BEGIN Data section
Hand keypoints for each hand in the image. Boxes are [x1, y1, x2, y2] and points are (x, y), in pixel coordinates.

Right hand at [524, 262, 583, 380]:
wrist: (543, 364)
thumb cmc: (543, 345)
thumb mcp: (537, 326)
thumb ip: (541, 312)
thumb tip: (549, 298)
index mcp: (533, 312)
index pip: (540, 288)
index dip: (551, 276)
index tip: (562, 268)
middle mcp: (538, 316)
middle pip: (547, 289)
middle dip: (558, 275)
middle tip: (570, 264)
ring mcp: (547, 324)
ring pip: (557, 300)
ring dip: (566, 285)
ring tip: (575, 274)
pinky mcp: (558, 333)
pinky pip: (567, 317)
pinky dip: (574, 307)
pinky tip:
END Data section
[Directions]: Having gone through the data above, repeat it exactly.

[Response to this task]:
Hand keypoints for each hand in the image. Boxes are [x1, y1, x2, y2] and points are (x, y), in pixel coordinates.

Right hand at [524, 262, 583, 380]:
wrist: (543, 364)
thumb cmc: (543, 345)
thumb mcp: (537, 326)
thumb ip: (541, 312)
thumb tip: (549, 298)
index mcp: (533, 312)
index pip: (540, 288)
index dip: (551, 276)
index tip: (562, 268)
middle mcp: (538, 316)
middle pip: (547, 289)
middle dip: (558, 275)
middle tip: (570, 264)
ring mcp: (547, 324)
ring pip: (557, 300)
ring dip: (566, 285)
ring tip: (575, 274)
pinky mcp: (558, 333)
pinky pip: (567, 317)
pinky dip: (574, 307)
pinky tip:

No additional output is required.